I don’t use a lot of other third-party and Apple-only software, with Logic being a notable exception which nonetheless has many competitors I could look into. DaVinci Resolve is cross-platform, and I don’t play games on the Mac generally, so my main issue is with the many Apple-provided services and integrations. Those will take time to extricate myself from, and it’ll be a piecemeal process. But I’m determined to try. I’d love to hear your suggestions on that.

In closing, here’s a thought to consider. It’s something I’ve learned during my adult life. There are those who want to take from you, and to control you, and their greatest weapon is not intimidation and fear; it is ease, and comfort. Ease of living, ease of use, ease of grasping a point or identifying a threat. Convenience and simplicity have been weaponised. In the face of that, for most people the idea of there being nobility in hardship is absurd. That doesn’t mean it isn’t functionally true; the idea will just never spread beyond the minority who are able to endure hardship by choice, in service of principle. And you’d better believe they’re a minority.

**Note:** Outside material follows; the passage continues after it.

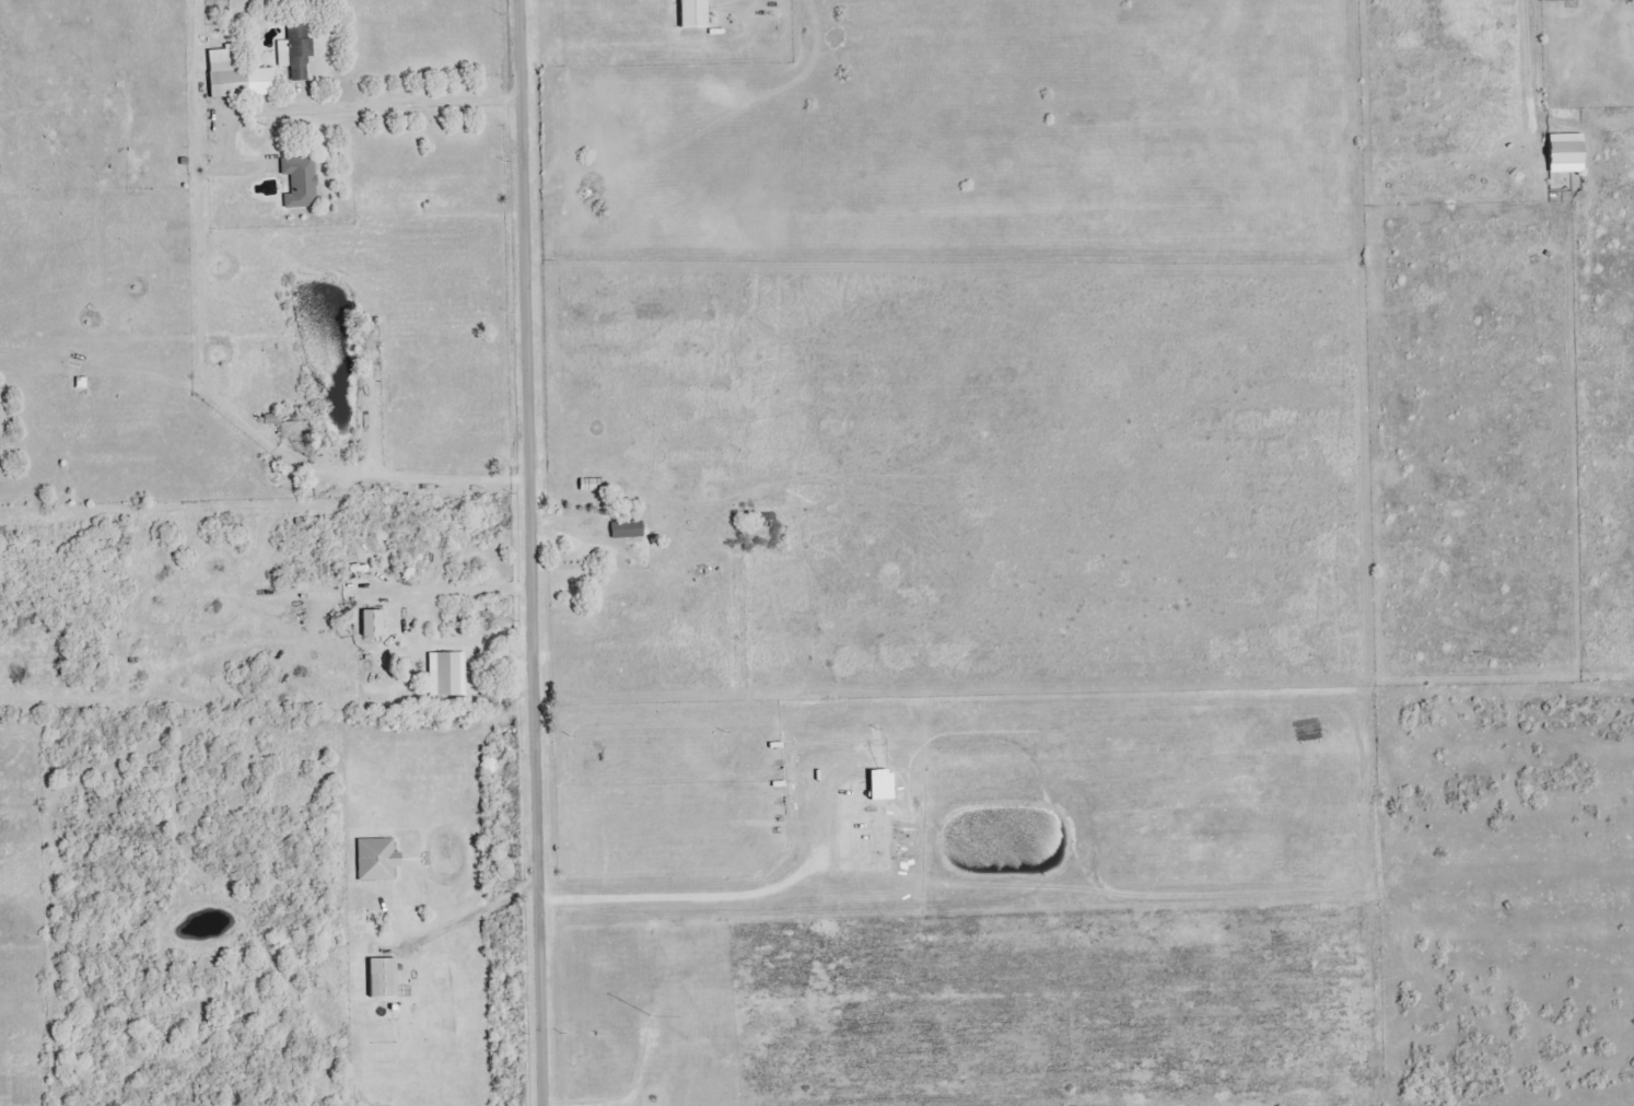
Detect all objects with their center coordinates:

Instead, it must also be ease which is its own counter weapon. People won’t switch away from convenience until the alternative — and the process — is also convenient. The era of weaponised price is waning, ushering in the age of weaponised inertia and comfort. I think that most people, at least in the West, are now bordering upon being incapable of choosing to do a hard thing except in extremis. But there are still those who will choose to do a hard thing in order to make that thing easy in future, for themselves and for others. And they’re called software developers.

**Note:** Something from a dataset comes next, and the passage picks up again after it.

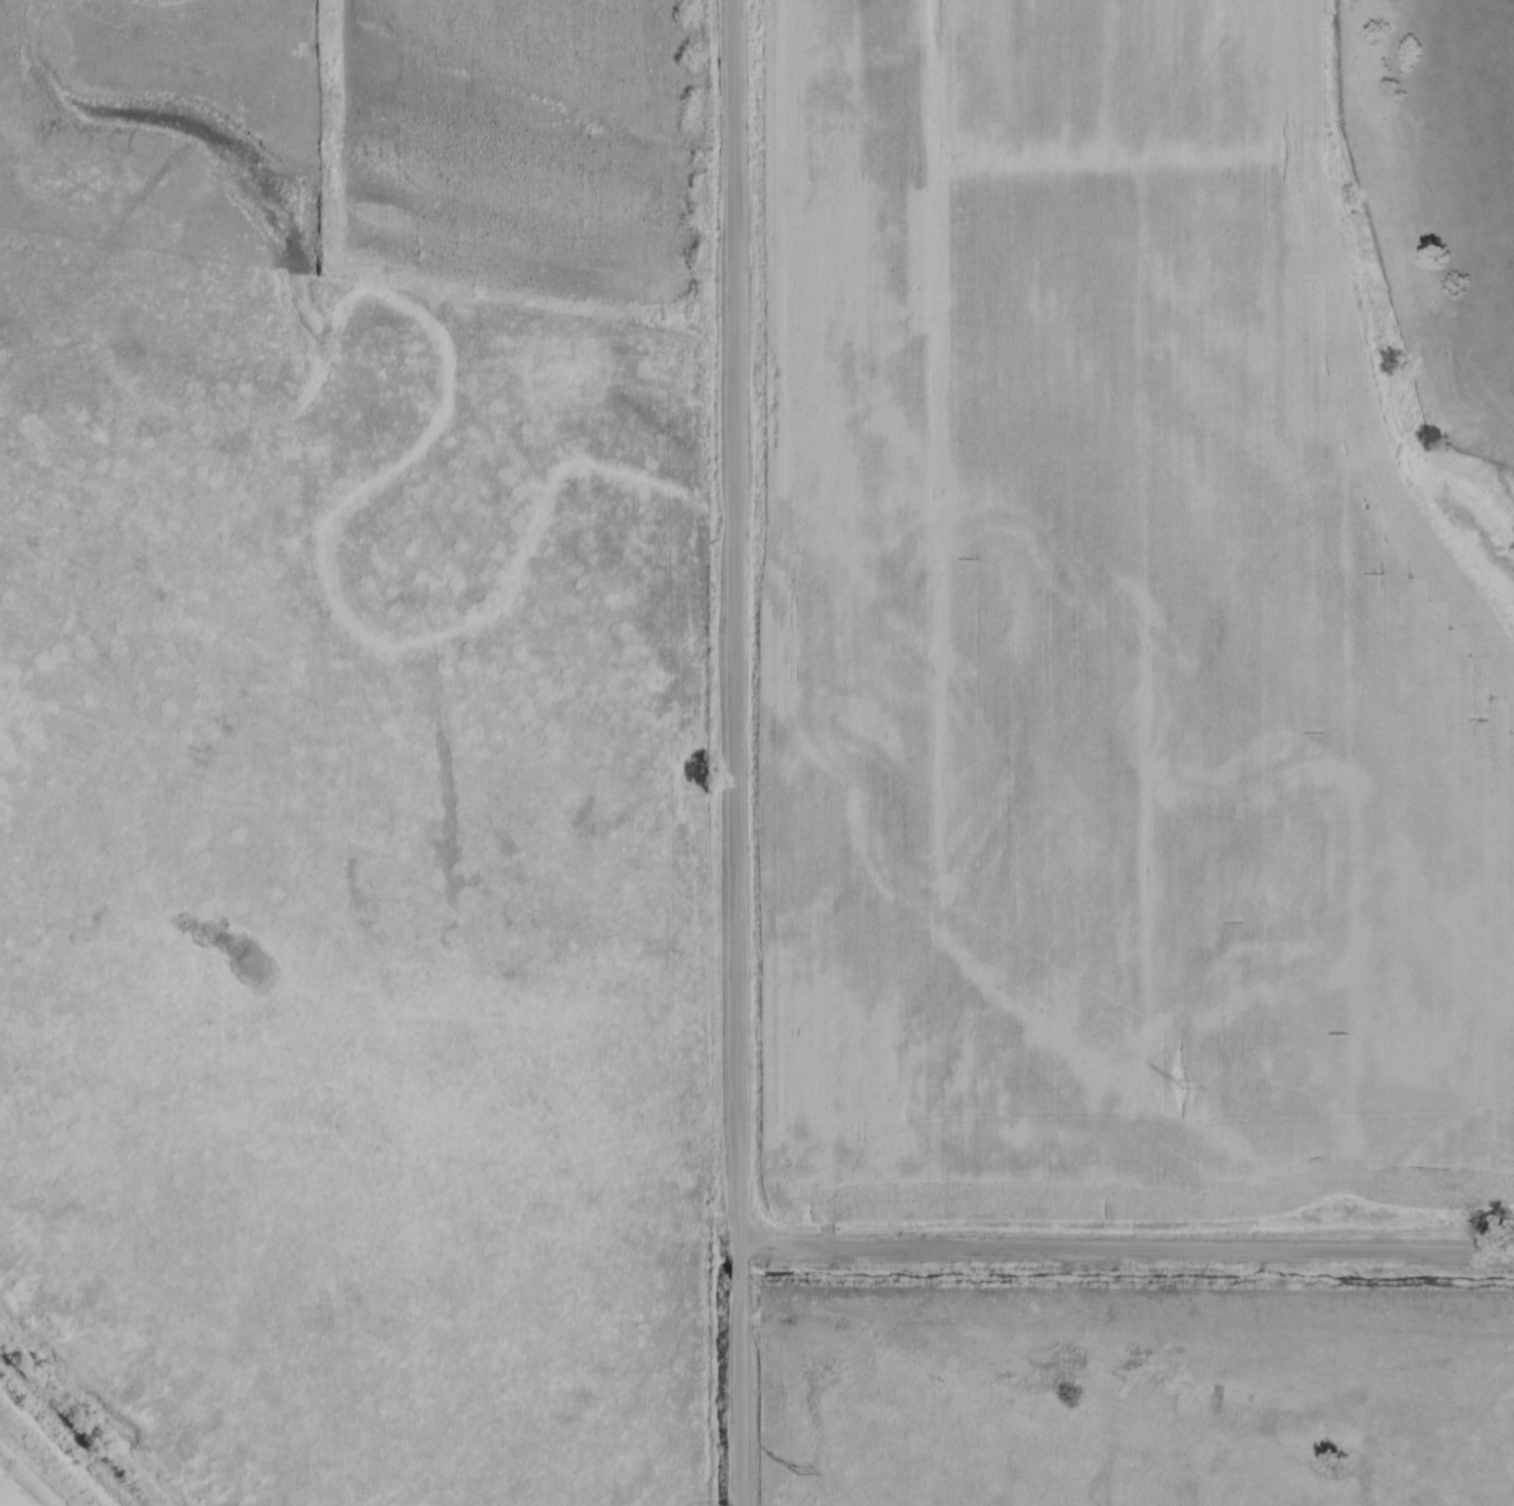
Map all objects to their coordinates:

If you’re one of those, maybe you can help a bit more than most people can. Do something to free others from closed platforms and apps. Support more than one operating system, or contribute to the open source software community. If you’re a writer like me and willing to roll up your sleeves a little, I’ve created a solution for publishing fiction and non-fiction in multi-trim-sized paperbacks/hardbacks and standards-compliant ePub formats, with lots of customisation, all from Markdown files in the filesystem, and it’s built entirely on top of open source software: pandoc publish. Likewise, if you need plaintext-based back-of-book indexing without resorting to Microsoft and without the learning curve of LaTeX, I have a project for that too: TextIndex. I created these things to liberate myself, but you can use them too.

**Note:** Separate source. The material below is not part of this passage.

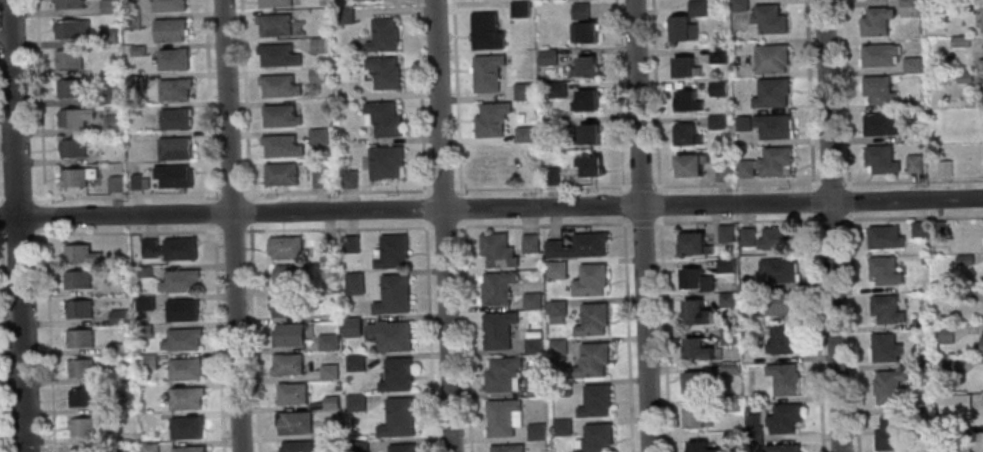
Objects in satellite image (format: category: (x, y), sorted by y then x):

You can use one platform while supporting others, even if you can’t yet quit the platform itself. You can also practice for departure, or quiet quit, by slowly cutting ties. That’s my intention. Not because Apple or anyone else will care, but because I do.

It’s tempting to think of liberty as a binary thing, and perhaps ultimately it is, but pragmatically that’s a pessimistic position. There are some problems which don’t have an immediate solution — but progress can still be made. The individual can simultaneously embrace radical acceptance but also push against their own status quo.

In whatever small ways we can find, externally noticed or not, we can always resist.